[Items from a data source]
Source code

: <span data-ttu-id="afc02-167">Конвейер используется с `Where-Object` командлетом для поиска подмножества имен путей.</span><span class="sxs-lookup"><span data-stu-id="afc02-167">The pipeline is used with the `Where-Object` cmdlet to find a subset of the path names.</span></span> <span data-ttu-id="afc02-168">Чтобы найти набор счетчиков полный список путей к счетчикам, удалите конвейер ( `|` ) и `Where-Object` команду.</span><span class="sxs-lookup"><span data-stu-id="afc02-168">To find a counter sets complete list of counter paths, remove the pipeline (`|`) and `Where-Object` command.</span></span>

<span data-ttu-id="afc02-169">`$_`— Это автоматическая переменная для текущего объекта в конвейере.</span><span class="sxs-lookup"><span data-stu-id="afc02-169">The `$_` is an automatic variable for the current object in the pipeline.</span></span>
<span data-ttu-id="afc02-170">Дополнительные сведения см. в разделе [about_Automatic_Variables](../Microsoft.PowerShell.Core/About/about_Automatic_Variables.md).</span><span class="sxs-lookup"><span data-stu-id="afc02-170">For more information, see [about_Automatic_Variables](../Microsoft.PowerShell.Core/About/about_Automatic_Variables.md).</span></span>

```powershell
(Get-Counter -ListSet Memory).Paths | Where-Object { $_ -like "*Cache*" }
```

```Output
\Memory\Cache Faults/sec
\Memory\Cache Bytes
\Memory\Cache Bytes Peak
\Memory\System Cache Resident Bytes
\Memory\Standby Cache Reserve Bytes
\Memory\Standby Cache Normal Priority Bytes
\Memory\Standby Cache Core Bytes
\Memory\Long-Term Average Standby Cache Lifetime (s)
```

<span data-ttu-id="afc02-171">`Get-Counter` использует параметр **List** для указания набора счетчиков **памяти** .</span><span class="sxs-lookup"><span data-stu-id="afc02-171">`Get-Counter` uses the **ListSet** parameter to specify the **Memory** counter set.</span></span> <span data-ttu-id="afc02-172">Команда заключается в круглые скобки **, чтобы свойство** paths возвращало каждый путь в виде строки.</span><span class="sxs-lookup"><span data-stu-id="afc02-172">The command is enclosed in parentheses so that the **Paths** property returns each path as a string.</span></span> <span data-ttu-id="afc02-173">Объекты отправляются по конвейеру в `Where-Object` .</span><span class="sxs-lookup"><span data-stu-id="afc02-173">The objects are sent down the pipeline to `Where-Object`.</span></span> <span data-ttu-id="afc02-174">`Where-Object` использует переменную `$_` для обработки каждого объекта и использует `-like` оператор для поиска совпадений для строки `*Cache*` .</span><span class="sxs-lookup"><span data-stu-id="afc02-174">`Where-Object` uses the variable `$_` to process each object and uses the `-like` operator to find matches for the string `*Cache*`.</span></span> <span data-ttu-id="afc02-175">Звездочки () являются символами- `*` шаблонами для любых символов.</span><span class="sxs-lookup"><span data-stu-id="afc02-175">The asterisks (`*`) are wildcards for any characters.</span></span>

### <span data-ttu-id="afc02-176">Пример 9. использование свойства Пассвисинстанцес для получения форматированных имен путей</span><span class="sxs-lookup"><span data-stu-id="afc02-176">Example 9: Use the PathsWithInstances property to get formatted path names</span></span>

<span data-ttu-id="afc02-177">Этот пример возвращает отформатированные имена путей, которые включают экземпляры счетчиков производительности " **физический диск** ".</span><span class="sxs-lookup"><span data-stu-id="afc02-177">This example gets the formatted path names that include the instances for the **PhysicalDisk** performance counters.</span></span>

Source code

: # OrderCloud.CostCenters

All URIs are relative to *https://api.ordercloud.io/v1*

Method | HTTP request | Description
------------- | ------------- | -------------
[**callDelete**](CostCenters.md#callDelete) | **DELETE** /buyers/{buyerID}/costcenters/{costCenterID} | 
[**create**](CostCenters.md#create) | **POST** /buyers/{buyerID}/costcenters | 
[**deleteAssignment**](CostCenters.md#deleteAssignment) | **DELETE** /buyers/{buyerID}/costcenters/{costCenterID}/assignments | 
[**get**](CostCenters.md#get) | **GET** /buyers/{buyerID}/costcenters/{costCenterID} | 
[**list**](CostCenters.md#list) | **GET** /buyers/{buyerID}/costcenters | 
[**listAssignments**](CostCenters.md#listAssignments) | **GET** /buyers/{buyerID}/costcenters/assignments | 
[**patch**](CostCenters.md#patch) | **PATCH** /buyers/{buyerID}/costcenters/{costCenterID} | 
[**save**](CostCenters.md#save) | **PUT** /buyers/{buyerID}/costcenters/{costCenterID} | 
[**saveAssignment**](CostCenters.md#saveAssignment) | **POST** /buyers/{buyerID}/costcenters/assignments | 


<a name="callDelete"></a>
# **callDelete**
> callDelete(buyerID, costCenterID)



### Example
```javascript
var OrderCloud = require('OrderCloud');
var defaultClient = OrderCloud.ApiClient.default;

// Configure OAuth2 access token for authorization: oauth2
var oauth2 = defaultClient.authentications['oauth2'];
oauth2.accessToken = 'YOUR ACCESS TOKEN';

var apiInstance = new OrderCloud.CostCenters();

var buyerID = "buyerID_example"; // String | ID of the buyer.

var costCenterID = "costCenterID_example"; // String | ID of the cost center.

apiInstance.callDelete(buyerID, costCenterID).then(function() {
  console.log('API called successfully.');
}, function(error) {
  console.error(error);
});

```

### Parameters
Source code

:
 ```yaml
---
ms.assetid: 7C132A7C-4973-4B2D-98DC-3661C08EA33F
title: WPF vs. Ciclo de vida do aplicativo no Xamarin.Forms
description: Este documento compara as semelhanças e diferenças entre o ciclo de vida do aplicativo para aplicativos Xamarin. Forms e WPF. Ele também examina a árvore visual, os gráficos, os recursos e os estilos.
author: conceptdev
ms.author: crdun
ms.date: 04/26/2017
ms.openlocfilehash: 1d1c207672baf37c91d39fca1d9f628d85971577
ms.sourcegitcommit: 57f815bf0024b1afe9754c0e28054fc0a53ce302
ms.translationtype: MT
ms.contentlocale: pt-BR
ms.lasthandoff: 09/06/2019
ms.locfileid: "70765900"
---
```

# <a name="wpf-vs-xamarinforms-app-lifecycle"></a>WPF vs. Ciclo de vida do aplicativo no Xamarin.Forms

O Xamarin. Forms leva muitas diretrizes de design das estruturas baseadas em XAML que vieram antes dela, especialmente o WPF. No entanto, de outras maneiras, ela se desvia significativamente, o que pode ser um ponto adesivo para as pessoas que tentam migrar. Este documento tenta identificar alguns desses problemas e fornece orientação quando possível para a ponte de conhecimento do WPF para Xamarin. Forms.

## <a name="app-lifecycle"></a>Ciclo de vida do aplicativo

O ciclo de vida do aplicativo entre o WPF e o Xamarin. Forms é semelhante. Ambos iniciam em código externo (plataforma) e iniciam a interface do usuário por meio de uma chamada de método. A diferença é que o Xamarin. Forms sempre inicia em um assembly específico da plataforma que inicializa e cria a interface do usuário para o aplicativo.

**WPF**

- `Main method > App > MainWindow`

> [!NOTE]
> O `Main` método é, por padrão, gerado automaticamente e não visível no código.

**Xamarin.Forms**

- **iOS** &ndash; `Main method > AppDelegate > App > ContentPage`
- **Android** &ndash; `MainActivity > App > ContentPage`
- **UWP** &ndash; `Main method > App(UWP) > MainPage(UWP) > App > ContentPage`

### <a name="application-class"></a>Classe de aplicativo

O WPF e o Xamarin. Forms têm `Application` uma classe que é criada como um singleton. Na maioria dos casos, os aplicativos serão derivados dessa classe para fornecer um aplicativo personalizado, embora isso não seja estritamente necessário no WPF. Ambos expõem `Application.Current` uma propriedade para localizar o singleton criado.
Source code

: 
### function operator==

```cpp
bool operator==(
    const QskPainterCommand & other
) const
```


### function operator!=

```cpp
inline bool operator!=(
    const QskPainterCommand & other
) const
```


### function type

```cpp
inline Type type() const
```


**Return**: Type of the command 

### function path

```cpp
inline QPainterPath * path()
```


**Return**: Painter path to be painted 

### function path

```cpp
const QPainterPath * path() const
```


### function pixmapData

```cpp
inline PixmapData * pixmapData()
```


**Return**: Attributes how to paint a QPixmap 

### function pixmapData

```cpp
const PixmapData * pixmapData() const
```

> WHAT YOU NEED TO DO:
Nothing but a number is expected here: how many lines above include the string "método".

> RESPONSE:
2